The HU-LCD’s ratings fell sharply soon after it won the parliamentary elections in 2008 because it introduced numerous small taxes on the poorest electorate. The state’s income from these taxes hardly exceeds the increased Lithuanian Tax Inspectorate’s administrative costs. Such a policy looks more like an imitation of policy. The real benefit for the country’s budget would be radical cuts in the state administration apparatus, but PM Andrius Kubilius, like all the previous PMs of all political colors, doesn’t have the courage for it.
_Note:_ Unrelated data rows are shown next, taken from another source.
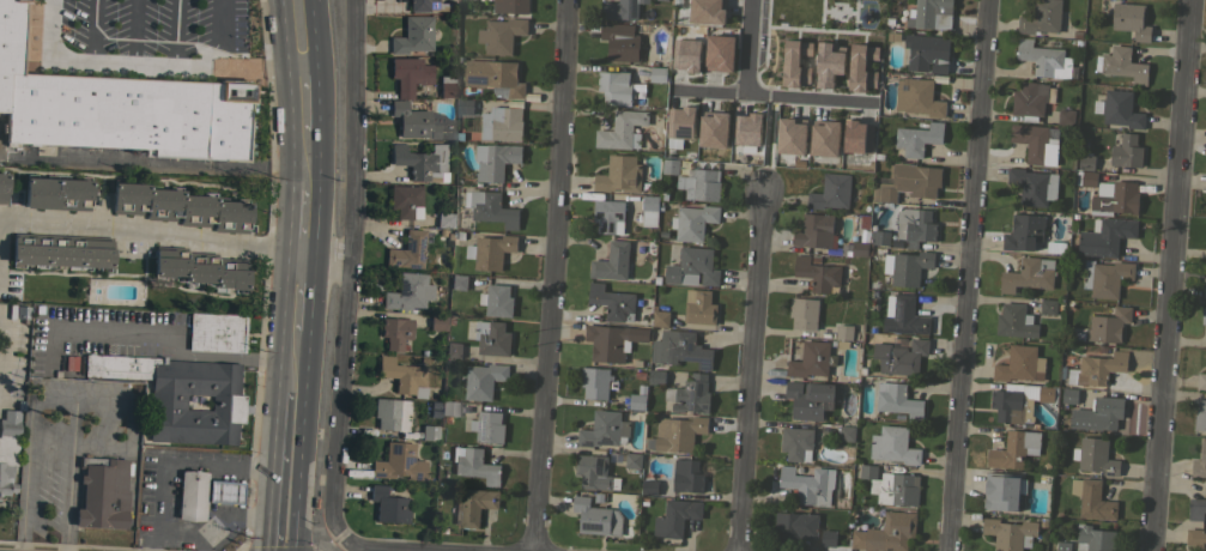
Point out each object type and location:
building: (422, 5)
building: (509, 6)
building: (621, 9)
building: (700, 13)
building: (932, 13)
building: (1041, 17)
building: (1131, 20)
road: (88, 29)
road: (299, 31)
building: (501, 34)
building: (413, 35)
building: (620, 41)
building: (925, 53)
building: (711, 55)
building: (679, 57)
building: (1045, 59)
building: (823, 63)
road: (144, 64)
building: (1122, 64)
building: (852, 67)
building: (409, 74)
building: (658, 74)
road: (742, 74)
building: (494, 76)
rooftop solar panel: (475, 77)
building: (447, 86)
building: (615, 87)
road: (304, 94)
road: (791, 97)
building: (918, 97)
building: (1031, 99)
building: (464, 106)
building: (119, 107)
building: (1119, 109)
building: (1065, 117)
building: (420, 122)
building: (501, 124)
building: (691, 129)
building: (621, 130)
building: (742, 131)
building: (782, 138)
building: (918, 138)
building: (851, 139)
building: (816, 140)
building: (1037, 142)
building: (1126, 151)
road: (307, 158)
building: (494, 160)
road: (153, 161)
building: (421, 162)
building: (670, 162)
building: (1086, 162)
building: (619, 174)
building: (1086, 178)
building: (909, 182)
building: (700, 184)
building: (1033, 185)
building: (3, 187)
building: (830, 192)
building: (56, 194)
building: (1115, 197)
building: (404, 200)
building: (649, 202)
building: (179, 207)
building: (490, 208)
building: (608, 216)
building: (444, 219)
building: (693, 221)
road: (304, 222)
building: (861, 222)
building: (915, 226)
building: (814, 231)
building: (1024, 233)
building: (1205, 234)
building: (1105, 236)
road: (176, 237)
building: (879, 237)
rooftop solar panel: (407, 244)
building: (860, 247)
building: (61, 250)
rooftop solar panel: (415, 250)
building: (407, 251)
building: (490, 251)
rooftop solar panel: (392, 262)
building: (612, 262)
rooftop solar panel: (410, 264)
building: (200, 267)
building: (692, 267)
building: (910, 267)
road: (351, 269)
building: (816, 273)
road: (551, 275)
road: (970, 275)
building: (1028, 275)
road: (1173, 275)
building: (1105, 277)
building: (458, 282)
building: (1204, 288)
road: (300, 292)
building: (408, 292)
building: (496, 300)
building: (612, 302)
building: (1048, 306)
building: (699, 307)
building: (803, 312)
building: (1203, 315)
building: (903, 316)
building: (660, 317)
building: (1015, 321)
building: (437, 322)
building: (1109, 325)
road: (167, 329)
building: (216, 332)
building: (395, 332)
building: (843, 332)
building: (489, 336)
building: (607, 342)
road: (297, 344)
building: (453, 350)
building: (680, 350)
building: (900, 356)
building: (810, 359)
building: (1020, 364)
building: (1097, 368)
road: (752, 369)
building: (403, 376)
building: (656, 376)
road: (294, 377)
building: (483, 380)
building: (1201, 380)
building: (595, 382)
building: (1046, 393)
building: (690, 394)
building: (1069, 395)
building: (180, 396)
building: (811, 399)
road: (112, 400)
building: (898, 400)
building: (637, 401)
building: (1011, 406)
building: (449, 408)
building: (394, 414)
building: (1098, 414)
building: (1199, 414)
rooftop solar panel: (480, 420)
road: (69, 421)
building: (488, 427)
building: (604, 429)
road: (291, 430)
building: (846, 432)
building: (429, 433)
building: (676, 433)
rooftop solar panel: (604, 440)
building: (797, 443)
building: (893, 445)
building: (8, 448)
building: (1014, 449)
building: (1094, 456)
building: (632, 459)
road: (180, 460)
building: (399, 462)
building: (1200, 462)
building: (474, 465)
building: (594, 472)
building: (687, 476)
building: (809, 484)
building: (649, 486)
building: (891, 486)
building: (224, 492)
building: (1003, 492)
building: (102, 493)
gas station: (191, 495)
building: (189, 496)
road: (288, 497)
building: (1092, 499)
building: (388, 505)
building: (472, 505)
building: (1197, 509)
building: (597, 517)
building: (675, 517)
road: (196, 524)
building: (795, 526)
road: (247, 527)
building: (887, 533)
building: (1009, 534)
building: (828, 538)
building: (1094, 538)
building: (1196, 538)
road: (285, 540)
building: (1063, 546)
road: (357, 547)

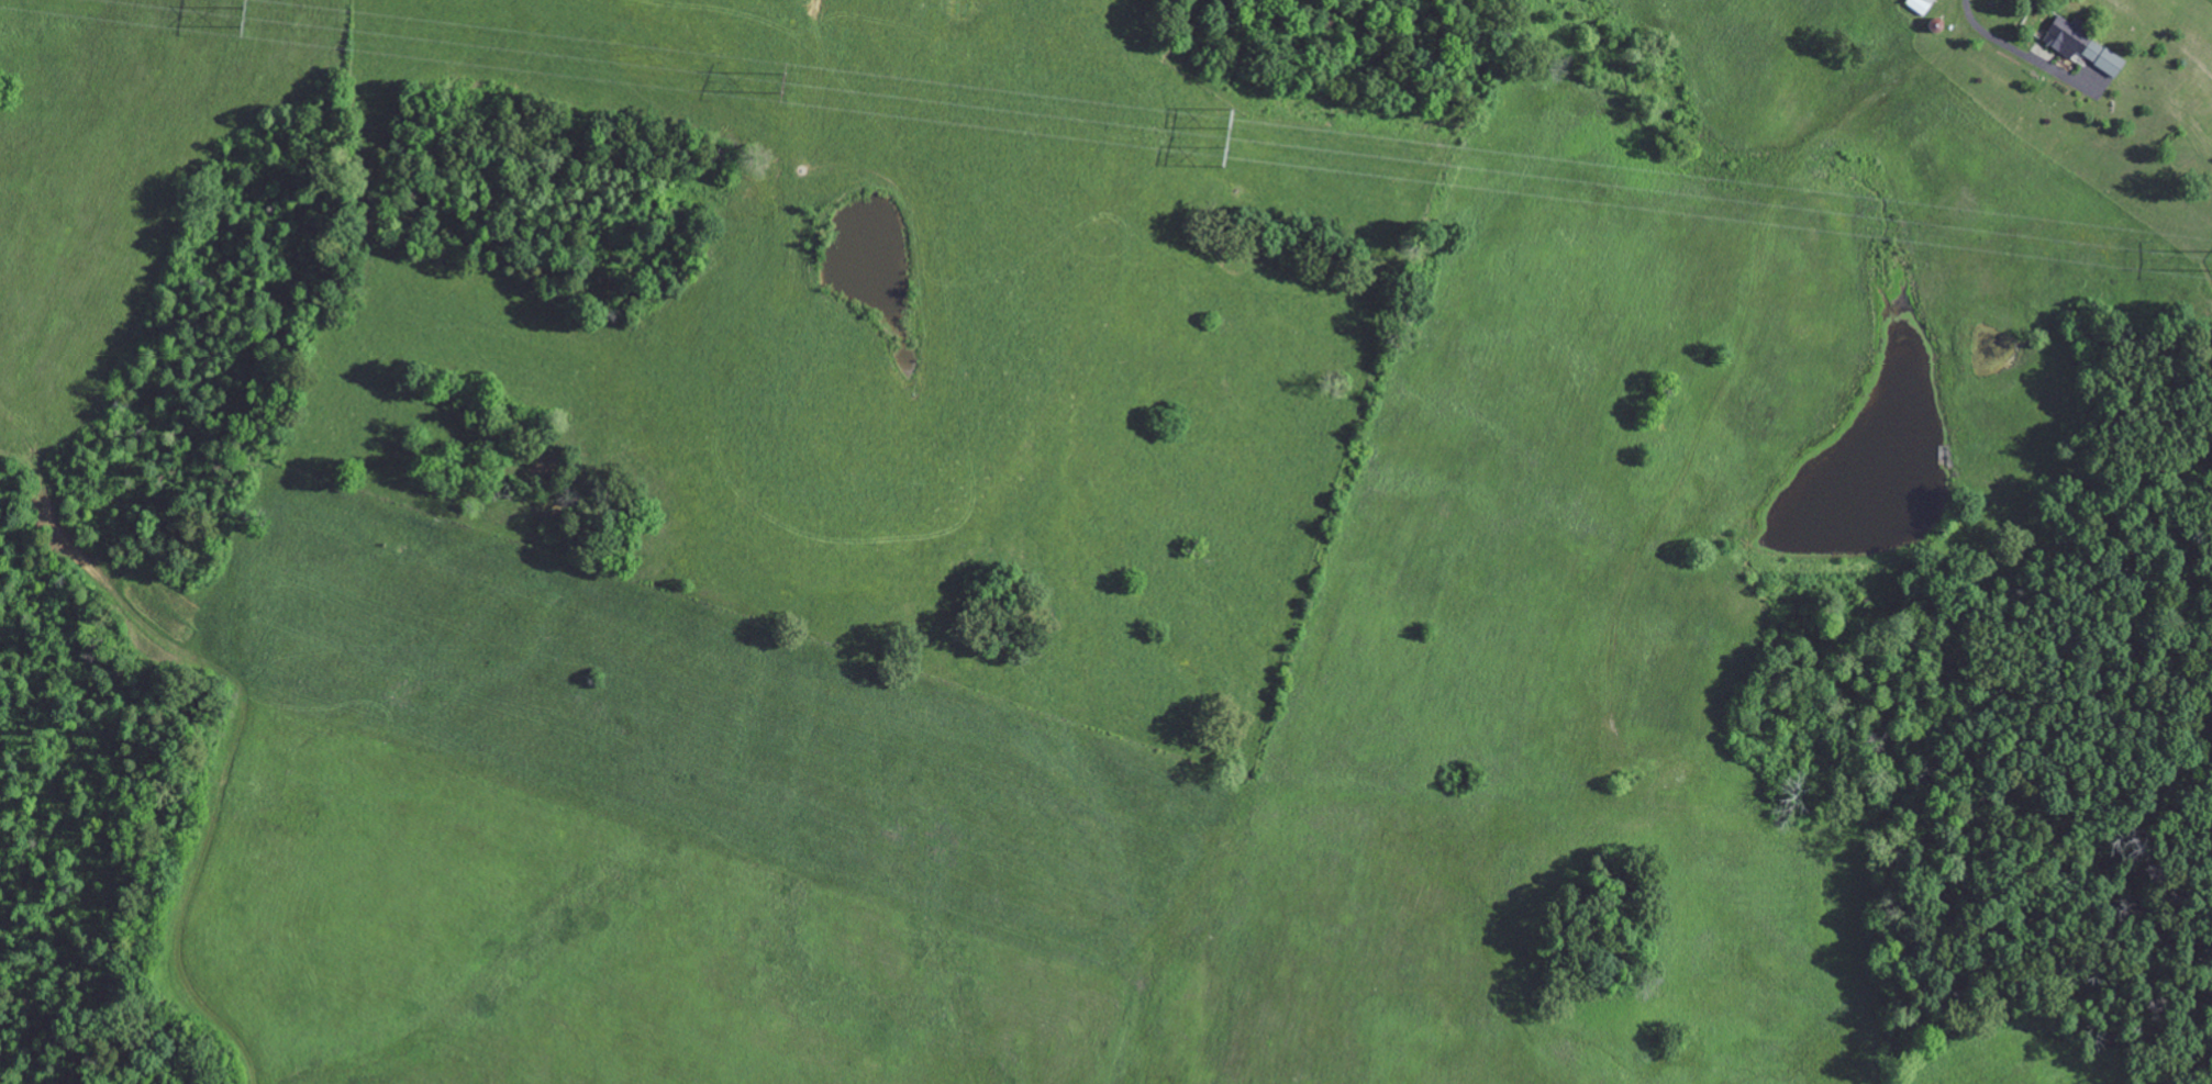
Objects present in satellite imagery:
building: (1923, 6)
power tower: (240, 13)
road: (1975, 21)
building: (2083, 45)
power tower: (785, 82)
power tower: (1225, 136)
The state survived the economic crisis due to primitive borrowing policies.
Such openly demonstrated contempt from the government toward simple people results in Lithuania’s continuing leadership in the EU in the export of human beings to other EU states (emigration) and to heaven (suicides). Interestingly, this lack of understanding of the needs of the poor masses is shared by politically-correct-in-a-Lithuanian-way journalists and well-established-in-the-elite so-called intellectuals who are politically close to HU-LCD and LM.
Economist Aura Maldeikienė advised the HU-LCD to follow the teaching of Conservative English thinker Phillip Blond, who urged to “re-moralize the market, re-localize the economy, re-capitalize the poor.” However, the HU-LCD showed little interest in fighting the rule of local monopolies and cartels.
One of the ways to re-capitalize the poor could be lowering the value added tax (VAT) on food. This idea by Algirdas Butkevičius, leader of the Social Democrats, should be welcomed (it is the only sane idea of the opposition party in this election campaign). The Lithuanian poor spend their money mainly on heating and food. Poland’s VAT for meat is 5 percent, meat products – 8 percent, local fruit and vegetables – 3 percent while Lithuania’s VAT of 21 percent is imposed on all these products. This fact and the lack of a currency peg in Poland causes Lithuanians to go mass-shopping to Poland, i.e. the donation of hundreds of millions of litas into the budget of a neighboring state.
The lead of the Labor Party in public surveys results only from the personal charm of its leader, Viktor Uspaskich. He speaks of things that would spell political suicide in the USA or some countries of Western Europe: for example, he said on TV that he tried love for money, but prefers some emotions to be involved in the process of intercourse. The rest of the politicians in comparison look like dull members of the Soviet-era Kremlin’s staff, or copies of some black & white photos of farmers of the 1930s. The electorate understands that Uspaskich may be a crook, but at least he looks like a human being. The advice to any politician in Lithuania: just be yourself in front of TV cameras.
The HU-LCD should not overdose in echoing the views of the Catholic Church hierarchy (otherwise, it will start looking like a parliamentary group for the defense of Christian values, which last week was created by MPs of the pro-Putin United Russia and pseudo-oppositional Communist Party in the Russian Duma). Although the majority of Lithuania’s population describe themselves as Catholics, it does not mean that this majority takes for granted the views of the church. Lithuanians are not different from the rest of the world’s Catholics: even though the hierarchs ban using condoms, 98 percent of Catholics worldwide use them while Sidney brothels had their most profitable days ever in July 2008, when Pope Bendict XVI attended a Catholic World Youth Day there that attracted 250,000 foreign visiting pilgrims to Sydney. It is worth noting that the Polish Catholic hierarchy’s agitation against the reformed communists in the 1990s gave the exact opposite electoral result than was intended. Opinions of the Church’s leadership mean rather little for the electorate. It seems that recently, some MPs of HU-LCD started to put accent on the issues of justice, not some medieval theories, and that is a welcome tendency.